_Task statement_.
The response should consist solely of the line containing "come http://www.ene-sawice-sol-d" and the lines after it through the end of the listing below, repeated exactly.

◇ ◇ ◇ ◇ ◇ ◇ ◇

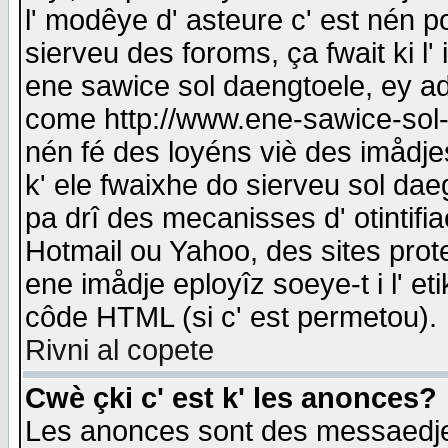
l' modêye d' asteure c' est nén p
sierveu des foroms, ça fwait ki l' 
ene sawice sol daengtoele, ey a
come http://www.ene-sawice-sol-d
nén fé des loyéns viè des imådj
k' ele fwaixhe do sierveu sol dae
pa drî des mecanisses d' otintifi
Hotmail ou Yahoo, des sites prot
ene imådje eployîz soeye-t i l' e
côde HTML (si c' est permetou).
Rivni al copete
Cwè çki c' est k' les anonces?
Les anonces sont des messaedje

◇ ◇ ◇ ◇ ◇ ◇ ◇

_Completed task_.
come http://www.ene-sawice-sol-d
nén fé des loyéns viè des imådj
k' ele fwaixhe do sierveu sol dae
pa drî des mecanisses d' otintifi
Hotmail ou Yahoo, des sites prot
ene imådje eployîz soeye-t i l' e
côde HTML (si c' est permetou).
Rivni al copete
Cwè çki c' est k' les anonces?
Les anonces sont des messaedje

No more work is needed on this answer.